Dataset entries
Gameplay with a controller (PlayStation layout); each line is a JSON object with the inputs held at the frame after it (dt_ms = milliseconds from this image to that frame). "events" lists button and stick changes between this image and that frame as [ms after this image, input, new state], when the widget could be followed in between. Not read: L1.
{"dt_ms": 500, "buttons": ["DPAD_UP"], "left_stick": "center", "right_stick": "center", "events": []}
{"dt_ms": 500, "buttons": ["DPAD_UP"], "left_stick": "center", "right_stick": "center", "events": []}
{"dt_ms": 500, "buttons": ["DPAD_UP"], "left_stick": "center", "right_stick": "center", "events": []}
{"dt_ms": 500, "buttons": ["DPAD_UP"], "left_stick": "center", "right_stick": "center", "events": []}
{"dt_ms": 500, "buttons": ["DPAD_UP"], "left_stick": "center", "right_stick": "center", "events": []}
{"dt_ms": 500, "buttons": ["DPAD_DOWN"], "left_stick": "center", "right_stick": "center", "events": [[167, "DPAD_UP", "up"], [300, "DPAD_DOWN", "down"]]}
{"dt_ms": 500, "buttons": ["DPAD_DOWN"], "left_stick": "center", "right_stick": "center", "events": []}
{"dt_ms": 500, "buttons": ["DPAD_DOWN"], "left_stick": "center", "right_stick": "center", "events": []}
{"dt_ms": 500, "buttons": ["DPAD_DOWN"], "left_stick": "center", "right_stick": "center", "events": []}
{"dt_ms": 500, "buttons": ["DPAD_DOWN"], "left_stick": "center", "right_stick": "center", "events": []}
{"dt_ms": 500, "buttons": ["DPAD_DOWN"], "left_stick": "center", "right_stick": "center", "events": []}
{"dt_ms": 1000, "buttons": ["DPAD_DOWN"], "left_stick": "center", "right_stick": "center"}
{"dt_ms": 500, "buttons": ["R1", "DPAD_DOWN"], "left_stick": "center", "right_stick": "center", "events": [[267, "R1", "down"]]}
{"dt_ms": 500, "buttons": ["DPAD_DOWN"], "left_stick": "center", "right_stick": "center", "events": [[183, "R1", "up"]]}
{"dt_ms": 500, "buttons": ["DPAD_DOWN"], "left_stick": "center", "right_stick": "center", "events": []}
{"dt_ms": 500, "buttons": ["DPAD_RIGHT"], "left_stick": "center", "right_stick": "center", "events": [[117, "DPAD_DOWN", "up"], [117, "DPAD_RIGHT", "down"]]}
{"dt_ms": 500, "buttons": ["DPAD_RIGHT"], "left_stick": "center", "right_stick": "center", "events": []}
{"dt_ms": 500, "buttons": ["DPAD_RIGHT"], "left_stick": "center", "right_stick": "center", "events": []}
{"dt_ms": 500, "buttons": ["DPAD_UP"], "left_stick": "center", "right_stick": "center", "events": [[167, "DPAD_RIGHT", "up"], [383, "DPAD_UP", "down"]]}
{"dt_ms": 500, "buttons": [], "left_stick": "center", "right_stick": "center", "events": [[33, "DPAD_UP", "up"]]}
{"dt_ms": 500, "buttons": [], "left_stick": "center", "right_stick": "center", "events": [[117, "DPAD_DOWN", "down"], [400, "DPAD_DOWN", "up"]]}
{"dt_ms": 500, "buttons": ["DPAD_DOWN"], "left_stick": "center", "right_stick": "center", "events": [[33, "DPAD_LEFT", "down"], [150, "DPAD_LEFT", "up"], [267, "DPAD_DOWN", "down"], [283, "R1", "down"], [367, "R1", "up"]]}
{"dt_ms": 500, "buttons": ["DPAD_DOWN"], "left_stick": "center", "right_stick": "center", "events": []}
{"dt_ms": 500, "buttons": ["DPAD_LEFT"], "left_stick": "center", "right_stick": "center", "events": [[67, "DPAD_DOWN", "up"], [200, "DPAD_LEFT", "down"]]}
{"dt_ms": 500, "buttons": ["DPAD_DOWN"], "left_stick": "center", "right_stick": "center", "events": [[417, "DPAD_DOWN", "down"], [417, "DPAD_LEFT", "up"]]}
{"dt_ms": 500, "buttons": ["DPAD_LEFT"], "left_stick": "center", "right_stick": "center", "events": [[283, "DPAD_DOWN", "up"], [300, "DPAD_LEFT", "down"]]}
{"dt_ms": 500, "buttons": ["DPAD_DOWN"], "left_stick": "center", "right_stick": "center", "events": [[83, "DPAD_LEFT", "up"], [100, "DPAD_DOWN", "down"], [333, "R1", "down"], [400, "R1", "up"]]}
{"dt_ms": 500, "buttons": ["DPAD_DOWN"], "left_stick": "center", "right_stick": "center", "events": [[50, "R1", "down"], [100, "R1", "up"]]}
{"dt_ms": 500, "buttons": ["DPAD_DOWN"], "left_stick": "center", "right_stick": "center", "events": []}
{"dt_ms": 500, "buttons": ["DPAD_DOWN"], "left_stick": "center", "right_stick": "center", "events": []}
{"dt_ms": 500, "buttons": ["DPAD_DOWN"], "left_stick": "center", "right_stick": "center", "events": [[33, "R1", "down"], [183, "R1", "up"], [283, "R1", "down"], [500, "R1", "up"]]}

* **TASK OBJECTIVE**: Reproduce the entries exactly. Every word has to stay the same.

* **RESPONSE BELOW**:
Gameplay with a controller (PlayStation layout); each line is a JSON object with the inputs held at the frame after it (dt_ms = milliseconds from this image to that frame). "events" lists button and stick changes between this image and that frame as [ms after this image, input, new state], when the widget could be followed in between. Not read: L1.
{"dt_ms": 500, "buttons": ["DPAD_UP"], "left_stick": "center", "right_stick": "center", "events": []}
{"dt_ms": 500, "buttons": ["DPAD_UP"], "left_stick": "center", "right_stick": "center", "events": []}
{"dt_ms": 500, "buttons": ["DPAD_UP"], "left_stick": "center", "right_stick": "center", "events": []}
{"dt_ms": 500, "buttons": ["DPAD_UP"], "left_stick": "center", "right_stick": "center", "events": []}
{"dt_ms": 500, "buttons": ["DPAD_UP"], "left_stick": "center", "right_stick": "center", "events": []}
{"dt_ms": 500, "buttons": ["DPAD_DOWN"], "left_stick": "center", "right_stick": "center", "events": [[167, "DPAD_UP", "up"], [300, "DPAD_DOWN", "down"]]}
{"dt_ms": 500, "buttons": ["DPAD_DOWN"], "left_stick": "center", "right_stick": "center", "events": []}
{"dt_ms": 500, "buttons": ["DPAD_DOWN"], "left_stick": "center", "right_stick": "center", "events": []}
{"dt_ms": 500, "buttons": ["DPAD_DOWN"], "left_stick": "center", "right_stick": "center", "events": []}
{"dt_ms": 500, "buttons": ["DPAD_DOWN"], "left_stick": "center", "right_stick": "center", "events": []}
{"dt_ms": 500, "buttons": ["DPAD_DOWN"], "left_stick": "center", "right_stick": "center", "events": []}
{"dt_ms": 1000, "buttons": ["DPAD_DOWN"], "left_stick": "center", "right_stick": "center"}
{"dt_ms": 500, "buttons": ["R1", "DPAD_DOWN"], "left_stick": "center", "right_stick": "center", "events": [[267, "R1", "down"]]}
{"dt_ms": 500, "buttons": ["DPAD_DOWN"], "left_stick": "center", "right_stick": "center", "events": [[183, "R1", "up"]]}
{"dt_ms": 500, "buttons": ["DPAD_DOWN"], "left_stick": "center", "right_stick": "center", "events": []}
{"dt_ms": 500, "buttons": ["DPAD_RIGHT"], "left_stick": "center", "right_stick": "center", "events": [[117, "DPAD_DOWN", "up"], [117, "DPAD_RIGHT", "down"]]}
{"dt_ms": 500, "buttons": ["DPAD_RIGHT"], "left_stick": "center", "right_stick": "center", "events": []}
{"dt_ms": 500, "buttons": ["DPAD_RIGHT"], "left_stick": "center", "right_stick": "center", "events": []}
{"dt_ms": 500, "buttons": ["DPAD_UP"], "left_stick": "center", "right_stick": "center", "events": [[167, "DPAD_RIGHT", "up"], [383, "DPAD_UP", "down"]]}
{"dt_ms": 500, "buttons": [], "left_stick": "center", "right_stick": "center", "events": [[33, "DPAD_UP", "up"]]}
{"dt_ms": 500, "buttons": [], "left_stick": "center", "right_stick": "center", "events": [[117, "DPAD_DOWN", "down"], [400, "DPAD_DOWN", "up"]]}
{"dt_ms": 500, "buttons": ["DPAD_DOWN"], "left_stick": "center", "right_stick": "center", "events": [[33, "DPAD_LEFT", "down"], [150, "DPAD_LEFT", "up"], [267, "DPAD_DOWN", "down"], [283, "R1", "down"], [367, "R1", "up"]]}
{"dt_ms": 500, "buttons": ["DPAD_DOWN"], "left_stick": "center", "right_stick": "center", "events": []}
{"dt_ms": 500, "buttons": ["DPAD_LEFT"], "left_stick": "center", "right_stick": "center", "events": [[67, "DPAD_DOWN", "up"], [200, "DPAD_LEFT", "down"]]}
{"dt_ms": 500, "buttons": ["DPAD_DOWN"], "left_stick": "center", "right_stick": "center", "events": [[417, "DPAD_DOWN", "down"], [417, "DPAD_LEFT", "up"]]}
{"dt_ms": 500, "buttons": ["DPAD_LEFT"], "left_stick": "center", "right_stick": "center", "events": [[283, "DPAD_DOWN", "up"], [300, "DPAD_LEFT", "down"]]}
{"dt_ms": 500, "buttons": ["DPAD_DOWN"], "left_stick": "center", "right_stick": "center", "events": [[83, "DPAD_LEFT", "up"], [100, "DPAD_DOWN", "down"], [333, "R1", "down"], [400, "R1", "up"]]}
{"dt_ms": 500, "buttons": ["DPAD_DOWN"], "left_stick": "center", "right_stick": "center", "events": [[50, "R1", "down"], [100, "R1", "up"]]}
{"dt_ms": 500, "buttons": ["DPAD_DOWN"], "left_stick": "center", "right_stick": "center", "events": []}
{"dt_ms": 500, "buttons": ["DPAD_DOWN"], "left_stick": "center", "right_stick": "center", "events": []}
{"dt_ms": 500, "buttons": ["DPAD_DOWN"], "left_stick": "center", "right_stick": "center", "events": [[33, "R1", "down"], [183, "R1", "up"], [283, "R1", "down"], [500, "R1", "up"]]}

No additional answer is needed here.